There are 5
different daemons in Hadoop Architecture. Daemons mean the processes which are
running in background.
- Name Node
- Secondary Name Node
- Data Node
- Job Tracker
- Task Tracker
Name Node: This Node plays an
important and major role in HDFS Cluster. Before knowing about this node, let
us first know about the different distribution mechanisms which can be used in
Hadoop.
- CDH (Cloudera Distribution for Hadoop)
- Map R
- Horton Works
Currently we are using CDH in our realtime
projects; the drawback in CDH is SPOF (Single Point Of Failure). In CDH
mechanism at any point of time there will be only one Name Node in the cluster.
The Name Node
stores only the Metadata. That means it stores only the physical location of
the data. The processing in the data nodes will be done based on the
instruction of Name Node.
Secondary Name
Node: This
Node is never referred a direct backup to the Name Node. It is just responsible
for housekeeping activities. It copies the files like “FSImage” and “EditLog” from
Name Node. These two files contain the information regarding Metadata. Once if
the Name node is down Secondary Name Node comes into picture. This just
maintains the cluster until the Name Node is recovered. To know more about Secondary Name node have a look at Namenode, Secondary Namenode and Datanodes.

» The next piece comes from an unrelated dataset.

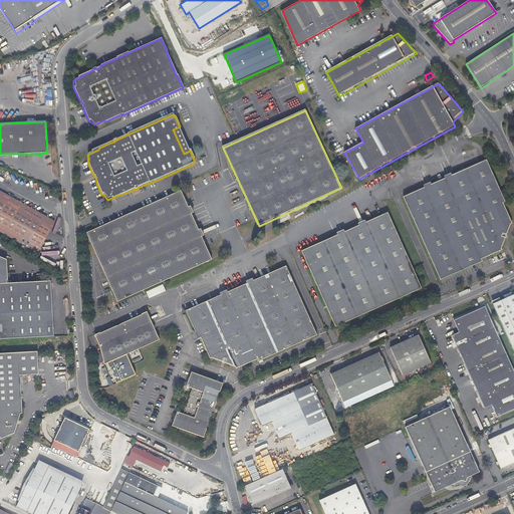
[(180,126),(173,130),(184,154),(190,151),(180,126)]
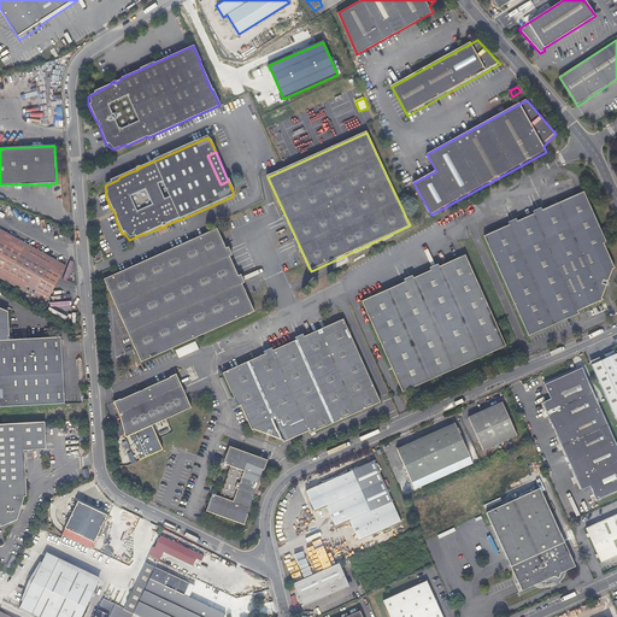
[(604,285),(603,283),(603,280),(605,281),(610,268),(611,266),(600,242),(603,241),(580,191),(480,236),(526,335),(576,312),(575,310),(599,298),(599,297),(604,285)]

Data Node: These Nodes stores the actual blocks of data. There
is no limit for the number of Data Nodes in the cluster. Atleast a cluster
should have one data node. There is no particular fixed configuration for the
Data Node. To know more about Datanode have a look at Namenode, Secondary Namenode and Datanodes.
Job Tracker: This is meant for assigning and scheduling tasks.
Task Tracker: This is meant for executing task assigned by Job Tracker. Communication between Job Tracker and Task Tracker is done by using Map Reduce jobs.